Beoordeling van het recht op aftrek van studiekosten door de rechtbank

In deze uitspraak beoordeelt de rechtbank het beroep van belanghebbende tegen de uitspraak op bezwaar van de inspecteur van 2 juni 2022. De inspecteur heeft aan belanghebbende voor het jaar 2019 een aanslag in de inkomstenbelasting en premie volksverzekeringen (IB/PVV) opgelegd, waarbij ook belastingrente in rekening is gebracht. Het bezwaar van belanghebbende is door de inspecteur ongegrond verklaard. De rechtbank heeft het beroep op 6 juli 2023 behandeld, waarbij de gemachtigde van belanghebbende en twee inspecteurs aanwezig waren.

De rechtbank onderzoekt of belanghebbende recht heeft op aftrek van studiekosten. Belanghebbende studeert in 2019 aan een universiteit en zijn ouders hebben het collegegeld en enkele studieboeken betaald. Belanghebbende heeft zelf ook kosten gemaakt voor studieboeken, een laptophoes en notitieblokken. De inspecteur heeft de aftrekpost geweigerd, wat leidde tot het beroep van belanghebbende.

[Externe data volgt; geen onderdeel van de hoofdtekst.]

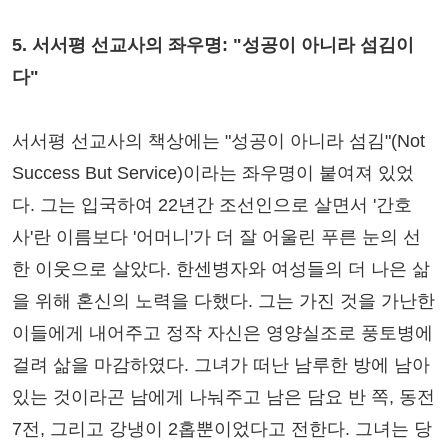
5. 서서평 선교사의 좌우명: "성공이 아니라 섬김이
다"
서서평 선교사의 책상에는 "성공이 아니라 섬김"(Not
Success But Service)이라는 좌우명이 붙여져 있었
다. 그는 입국하여 22년간 조선인으로 살면서 '간호
사'란 이름보다 '어머니'가 더 잘 어울린 푸른 눈의 선
한 이웃으로 살았다. 한센병자와 여성들의 더 나은 삶
을 위해 혼신의 노력을 다했다. 그는 가진 것을 가난한
이들에게 내어주고 정작 자신은 영양실조로 풍토병에
걸려 삶을 마감하였다. 그녀가 떠난 남루한 방에 남아
있는 것이라곤 남에게 나눠주고 남은 담요 반 쪽, 동전
7전, 그리고 강냉이 2홉뿐이었다고 전한다. 그녀는 당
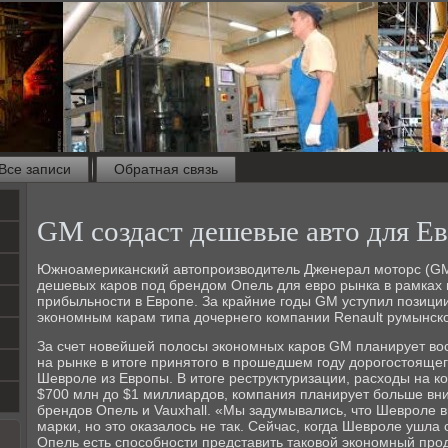
Все записи
Обратная связь
GM создаст дешевые авто для Е
Южноамериканский автопроизводитель Дженерал моторс (GM
дешевых каров под брендом Опель для евро рынка в рамках 
прибыльности в Европе. За крайние годы GM уступил позици
экономным карам типа дочернего компании Renault румынско
За счет новейшей полосы экономных каров GM планирует во
на рынке в итоге принятого в прошедшем году дорогостояще
Шевроле из Европы. В итоге реструктуризации, расходы на к
$700 млн до $1 миллиардов, компания планирует больше вн
брендов Опель и Vauxhall. «Мы задумывались, что Шевроле 
марки, но это оказалось не так. Сейчас, когда Шевроле ушла 
Опель есть способности представить таковой экономный прод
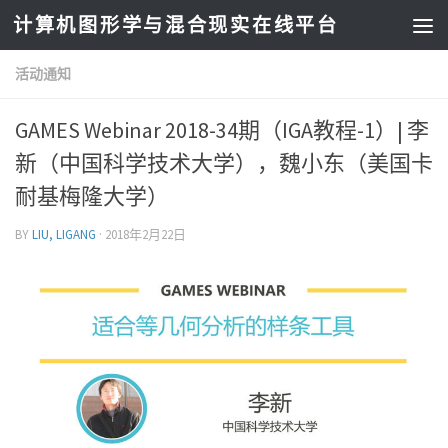
计算机图形学与混合现实在线平台
活动通知
GAMES Webinar 2018-34期（IGA教程-1）| 李
新（中国科学技术大学），魏小东（美国卡
耐基梅隆大学）
BY
LIU, LIGANG
·
2018年2月22日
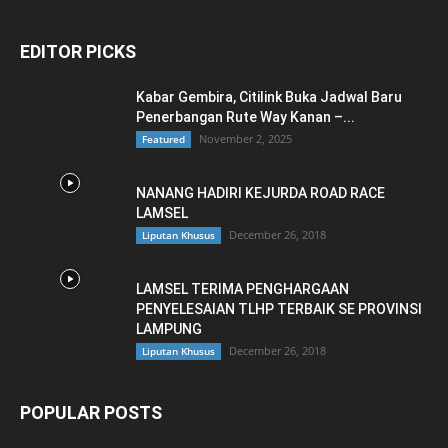
EDITOR PICKS
Kabar Gembira, Citilink Buka Jadwal Baru
Penerbangan Rute Way Kanan –...
November 2, 2025
Featured
NANANG HADIRI KEJURDA ROAD RACE
LAMSEL
December 26, 2018
Liputan Khusus
LAMSEL TERIMA PENGHARGAAN
PENYELESAIAN TLHP TERBAIK SE PROVINSI
LAMPUNG
December 26, 2018
Liputan Khusus
POPULAR POSTS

De rechtbank concludeert dat belanghebbende geen recht heeft op aftrek van studiekosten, omdat de kosten die door zijn ouders zijn betaald niet op hem drukken. De rechtbank wijst erop dat de betaling door de ouders niet als schenking kan worden aangemerkt, omdat belanghebbende geen controle had over deze uitgaven. Ook de kosten die hij zelf heeft gemaakt, vallen niet binnen de wettelijke omschrijving of zijn onder de drempel van € 250. De rechtbank oordeelt dat de inspecteur terecht de studiekostenaftrek heeft geweigerd en dat het beroep ongegrond is. Er is geen aanleiding voor een proceskostenveroordeling.

Uitspraak

RECHTBANK ZEELAND-WEST-BRABANT
Zittingsplaats Breda
Belastingrecht
zaaknummer: BRE 22/3069

uitspraak van de enkelvoudige kamer van 17 augustus 2023 in de zaak tussen

[belanghebbende] , uit [plaats] , belanghebbende

(gemachtigde: [naam] ),
en

de inspecteur van de belastingdienst, de inspecteur.

Inleiding

1. In deze uitspraak beoordeelt de rechtbank het beroep van belanghebbende tegen de uitspraak op bezwaar van de inspecteur van 2 juni 2022.
1.1.
De inspecteur heeft aan belanghebbende voor het jaar 2019 een aanslag in de inkomstenbelasting en premie volksverzekeringen (IB/PVV) opgelegd.
1.2.
Gelijktijdig met de vaststelling van de aanslag heeft de inspecteur belanghebbende € 50 belastingrente in rekening gebracht (de belastingrentebeschikking).
1.3.
De inspecteur heeft het bezwaar van belanghebbende ongegrond verklaard.
1.4.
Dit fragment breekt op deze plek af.